TRABAJAR DESPUÉS DE MUERTA
DAVID
TORRES
Flores y mensajes de recuerdo en el
puesto de trabajo de la trabajadora que falleció en un 'call center' de Madrid.
TWITTER CGT
Morirse es uno de los pocos derechos laborales que nos van quedando en esta época de neoliberalismo atroz y servicio exclusivo a la empresa. O al menos, eso pensábamos, hasta que la semana pasada una teleoperadora de Konecta, una empresa de call center, murió de un infarto en su silla y los responsables ordenaron a sus compañeras que siguieran trabajando para no perder comba.

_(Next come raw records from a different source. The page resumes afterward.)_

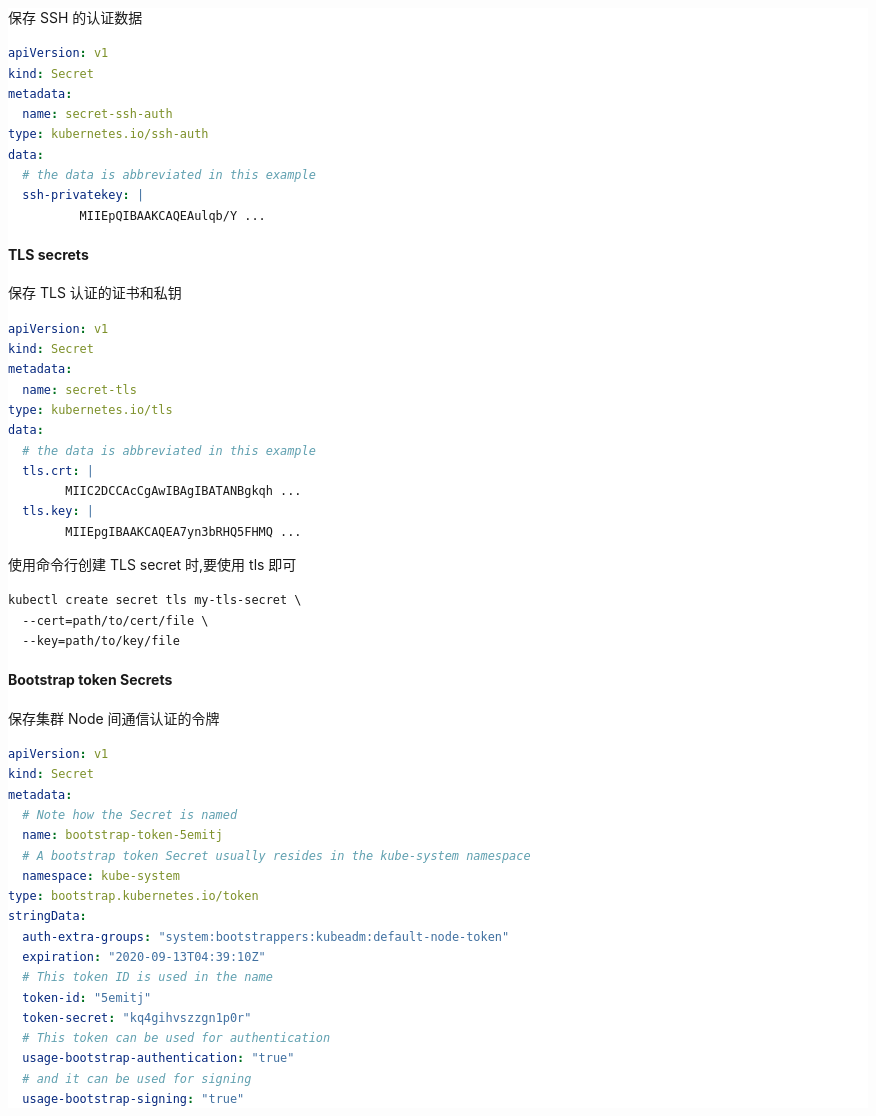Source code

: 保存 SSH 的认证数据

```yaml
apiVersion: v1
kind: Secret
metadata:
  name: secret-ssh-auth
type: kubernetes.io/ssh-auth
data:
  # the data is abbreviated in this example
  ssh-privatekey: |
          MIIEpQIBAAKCAQEAulqb/Y ...
```

#### TLS secrets

保存 TLS 认证的证书和私钥

```yaml
apiVersion: v1
kind: Secret
metadata:
  name: secret-tls
type: kubernetes.io/tls
data:
  # the data is abbreviated in this example
  tls.crt: |
        MIIC2DCCAcCgAwIBAgIBATANBgkqh ...
  tls.key: |
        MIIEpgIBAAKCAQEA7yn3bRHQ5FHMQ ...
```

使用命令行创建 TLS secret 时,要使用 tls 即可

```shell
kubectl create secret tls my-tls-secret \
  --cert=path/to/cert/file \
  --key=path/to/key/file
```

#### Bootstrap token Secrets

保存集群 Node 间通信认证的令牌

```yaml
apiVersion: v1
kind: Secret
metadata:
  # Note how the Secret is named
  name: bootstrap-token-5emitj
  # A bootstrap token Secret usually resides in the kube-system namespace
  namespace: kube-system
type: bootstrap.kubernetes.io/token
stringData:
  auth-extra-groups: "system:bootstrappers:kubeadm:default-node-token"
  expiration: "2020-09-13T04:39:10Z"
  # This token ID is used in the name
  token-id: "5emitj"
  token-secret: "kq4gihvszzgn1p0r"
  # This token can be used for authentication
  usage-bootstrap-authentication: "true"
  # and it can be used for signing
  usage-bootstrap-signing: "true"
```
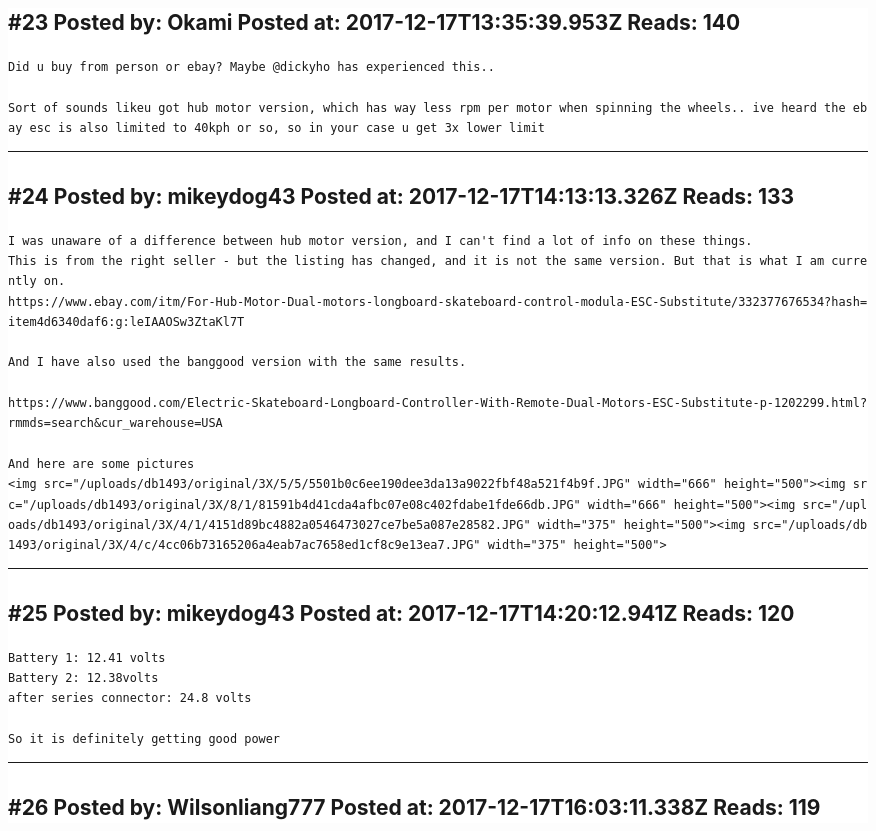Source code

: ## \#23 Posted by: Okami Posted at: 2017-12-17T13:35:39.953Z Reads: 140

```
Did u buy from person or ebay? Maybe @dickyho has experienced this..

Sort of sounds likeu got hub motor version, which has way less rpm per motor when spinning the wheels.. ive heard the ebay esc is also limited to 40kph or so, so in your case u get 3x lower limit
```

---
## \#24 Posted by: mikeydog43 Posted at: 2017-12-17T14:13:13.326Z Reads: 133

```
I was unaware of a difference between hub motor version, and I can't find a lot of info on these things.
This is from the right seller - but the listing has changed, and it is not the same version. But that is what I am currently on.
https://www.ebay.com/itm/For-Hub-Motor-Dual-motors-longboard-skateboard-control-modula-ESC-Substitute/332377676534?hash=item4d6340daf6:g:leIAAOSw3ZtaKl7T

And I have also used the banggood version with the same results.

https://www.banggood.com/Electric-Skateboard-Longboard-Controller-With-Remote-Dual-Motors-ESC-Substitute-p-1202299.html?rmmds=search&cur_warehouse=USA

And here are some pictures
<img src="/uploads/db1493/original/3X/5/5/5501b0c6ee190dee3da13a9022fbf48a521f4b9f.JPG" width="666" height="500"><img src="/uploads/db1493/original/3X/8/1/81591b4d41cda4afbc07e08c402fdabe1fde66db.JPG" width="666" height="500"><img src="/uploads/db1493/original/3X/4/1/4151d89bc4882a0546473027ce7be5a087e28582.JPG" width="375" height="500"><img src="/uploads/db1493/original/3X/4/c/4cc06b73165206a4eab7ac7658ed1cf8c9e13ea7.JPG" width="375" height="500">
```

---
## \#25 Posted by: mikeydog43 Posted at: 2017-12-17T14:20:12.941Z Reads: 120

```
Battery 1: 12.41 volts
Battery 2: 12.38volts
after series connector: 24.8 volts

So it is definitely getting good power
```

---
## \#26 Posted by: Wilsonliang777 Posted at: 2017-12-17T16:03:11.338Z Reads: 119
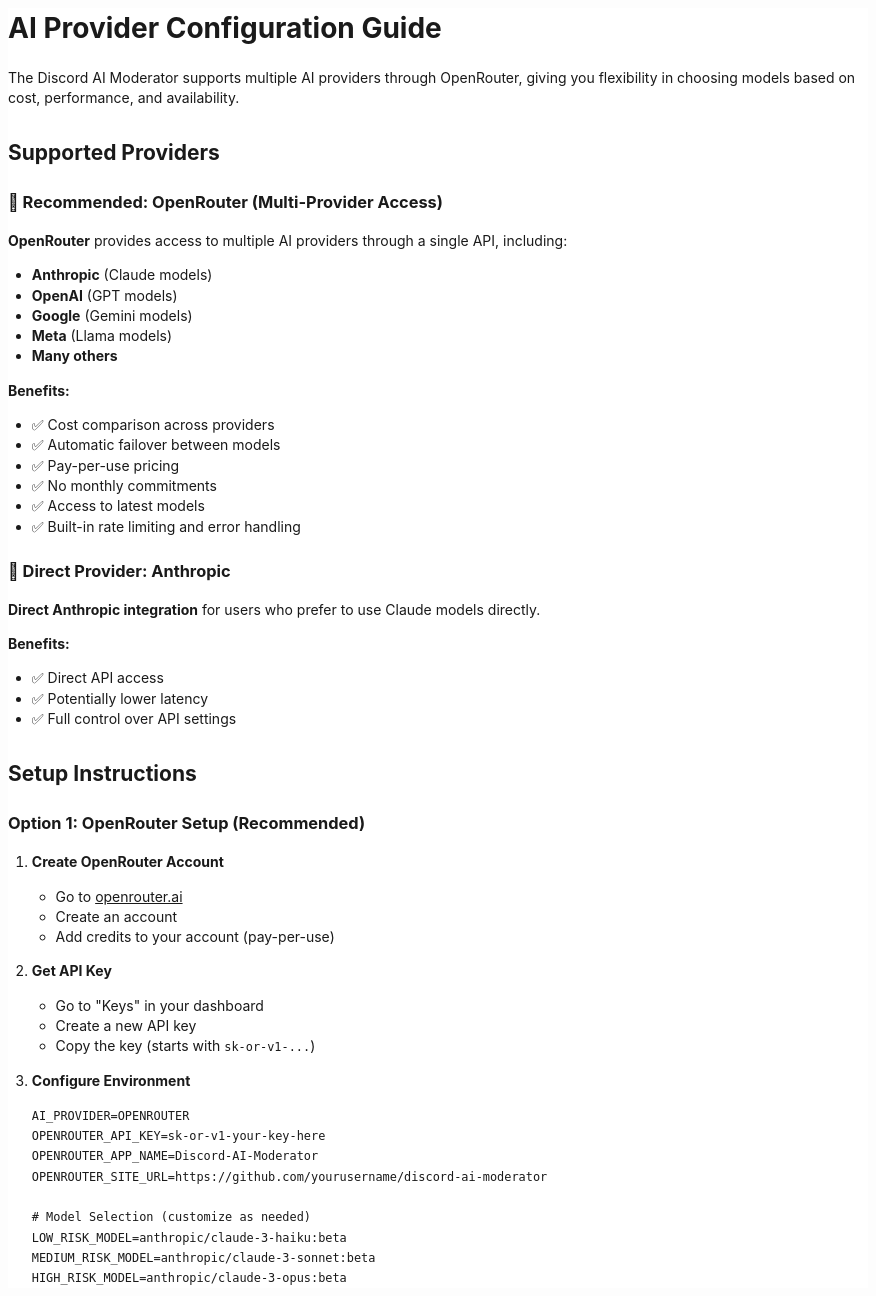 # AI Provider Configuration Guide

The Discord AI Moderator supports multiple AI providers through OpenRouter, giving you flexibility in choosing models based on cost, performance, and availability.

## Supported Providers

### 🎯 Recommended: OpenRouter (Multi-Provider Access)

**OpenRouter** provides access to multiple AI providers through a single API, including:
- **Anthropic** (Claude models)
- **OpenAI** (GPT models)
- **Google** (Gemini models)  
- **Meta** (Llama models)
- **Many others**

**Benefits:**
- ✅ Cost comparison across providers
- ✅ Automatic failover between models
- ✅ Pay-per-use pricing
- ✅ No monthly commitments
- ✅ Access to latest models
- ✅ Built-in rate limiting and error handling

### 🔗 Direct Provider: Anthropic

**Direct Anthropic integration** for users who prefer to use Claude models directly.

**Benefits:**
- ✅ Direct API access
- ✅ Potentially lower latency
- ✅ Full control over API settings

## Setup Instructions

### Option 1: OpenRouter Setup (Recommended)

1. **Create OpenRouter Account**
   - Go to [openrouter.ai](https://openrouter.ai)
   - Create an account
   - Add credits to your account (pay-per-use)

2. **Get API Key**
   - Go to "Keys" in your dashboard
   - Create a new API key
   - Copy the key (starts with `sk-or-v1-...`)

3. **Configure Environment**
   ```env
   AI_PROVIDER=OPENROUTER
   OPENROUTER_API_KEY=sk-or-v1-your-key-here
   OPENROUTER_APP_NAME=Discord-AI-Moderator
   OPENROUTER_SITE_URL=https://github.com/yourusername/discord-ai-moderator
   
   # Model Selection (customize as needed)
   LOW_RISK_MODEL=anthropic/claude-3-haiku:beta
   MEDIUM_RISK_MODEL=anthropic/claude-3-sonnet:beta
   HIGH_RISK_MODEL=anthropic/claude-3-opus:beta
   ```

Durante más de dos horas, desde antes de la una, cuando la pobre mujer cayó al suelo, hasta las tres de la tarde en que desalojaron la oficina, las teleoperadoras estuvieron atendiendo llamadas con el cadáver de una compañera tirado en el suelo.
A la una y cuarto
los médicos del Samur ya habían certificado la defunción, pero se conoce que la
labor que cumplían las abnegadas teleoperadoras aquel mediodía era demasiado
importante como para abandonarla por la minucia de una compañera caída en
combate. Por lo visto, alguien (un jefazo, un secretario, un pelota) repetía
sin cesar: "Somos un servicio esencial, somos un servicio esencial",
recordando a las empleadas la obligación de seguir al pie del cañón pasase lo
que pasase. Como si aquella jornada decisiva Konecta estuviera coordinando
desde unas oficinas de San Blas las operaciones aerotransportadas del
Desembarco de Normandía, lanzando a las ondas unos versos de Verlaine que
cifraban el ataque aliado contra el Muro del Atlántico.
Pero qué va, se
trataba sólo de reclamaciones de clientes quejándose de la falta de suministro
de una compañía eléctrica. Iberdrola, para ser exactos. Los responsables de la
empresa y los representantes sindicales no acaban de ponerse de acuerdo sobre
lo que ocurrió realmente. Que nadie obligó a las trabajadoras a seguir cogiendo
llamadas, que nadie se atrevió a levantarse e irse en señal de duelo por una
compañera fallecida, que nadie esto, que nadie lo otro: una perfecta recreación
de aquel episodio mitológico en el que Odiseo deja ciego al Cíclope y luego le
dice que se llama Nadie.
En la oficina de
Konecta en Valladolid, hace unos años, un tipo colocó una cámara oculta en uno
de los baños femeninos, concretamente en el dispensador de papel, y los jefes
le pidieron a la mujer que encontró la cámara que mejor se callase para no
alarmar al personal. Se ve que Konecta es una empresa que se preocupa mucho por
tranquilizar a sus empleadas, así les saquen un primer plano del culo o se les
muera una colega en mitad de una ofensiva telefónica. Se entiende que con estos
métodos paramilitares, con horarios que hay que cumplir a rajatabla aunque la
compañera de al lado reviente, Konecta haya obtenido más de 300 millones de
euros de beneficios en el último año.
Siempre me he
preguntado para qué están los inspectores de Trabajo y si existen realmente o
son una invención, pura literatura fantástica, como el Ratoncito Pérez, el
republicanismo del PSOE o el coño de la Bernarda. Me lo pregunto siempre que
entro en un comercio y veo a un menor de edad atendiendo detrás del mostrador y
vuelvo a preguntármelo al pensar en esas oficinas de empresas decimonónicas con
docenas de teleoperadoras amarradas a sus teléfonos como niñas esclavas en un
sótano de Bangladesh cosiendo camisetas por un euro y pico diario. Quizá el
inspector de Trabajo esté muy ocupado en La Zarzuela, secando el sudor a
nuestro monarca y a toda su atareada familia. Quizá este verano el inspector
que no existe se compre una camiseta made in Bangladesh con el lema:
"Inmaculada murió en su silla de un infarto con 56 años".